Wir sollten jetzt die Spielräume nutzen, um lange gegebene Versprechen einzulösen. Das betrifft vor allem die Abschaffung des Solidaritätszuschlags, aber auch die kalte Progression.
Reiner Meier
Simone Peter sieht keinen Spielraum für Steuersenkungen
Was von den meisten großen Parteien in der Republik also als logische Konsequenz aus den Rekordzahlen gilt, trifft bei den Grünen auf strikte Ablehnung. Deren Co-Vorsitzende Simone Peter sieht keinen Spielraum für niedrigere Steuern. Der Süddeutschen Zeitung sagte Peter, Deutschland habe ihrer Meinung nach noch immer „einen gigantischen Schuldenberg der öffentlichen Hand und einen riesigen Investitionsstau“, den es zu bewältigen gebe.

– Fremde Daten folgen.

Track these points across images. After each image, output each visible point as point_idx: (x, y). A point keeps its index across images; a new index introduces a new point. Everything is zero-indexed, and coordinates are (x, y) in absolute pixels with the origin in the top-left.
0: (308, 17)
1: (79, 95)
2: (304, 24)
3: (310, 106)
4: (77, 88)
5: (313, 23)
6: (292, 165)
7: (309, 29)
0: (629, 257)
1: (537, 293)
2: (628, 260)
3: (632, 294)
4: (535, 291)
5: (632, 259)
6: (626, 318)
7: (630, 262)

Besonders pikant ist der „Ruf zur Finanzordnung“ aus den Reihen der Grünen dann, wenn man einen Blick auf deren Forderungskatalog an den Bund wirft. Neben dem weiteren Ausbau von Ganztagsschulen und Kindertagesstätten liest man darin vor allem eins: Den Grünen gehen die Investitionen in den allermeisten Fällen zu langsam. Um die Dinge zu beschleunigen, braucht man noch mehr Geld. Kein Wunder also, dass die Grünen Steuerentlastungen vermeiden wollen.
Aussichten geben Anlass zu Optimismus
Bleiben die Zahlen aber, wie sie aktuell sind, würde Deutschland auch bei einem großen Steuersenkungspaket noch Überschüsse erzielen. Wie das Statistische Bundesamt bekanntgab, werden Bund, Länder, Gemeinden und Sozialkassen im ersten Halbjahr 2016 nach vorläufigen Berechnungen 18,5 Milliarden Euro mehr einnehmen, als sie ausgegeben haben.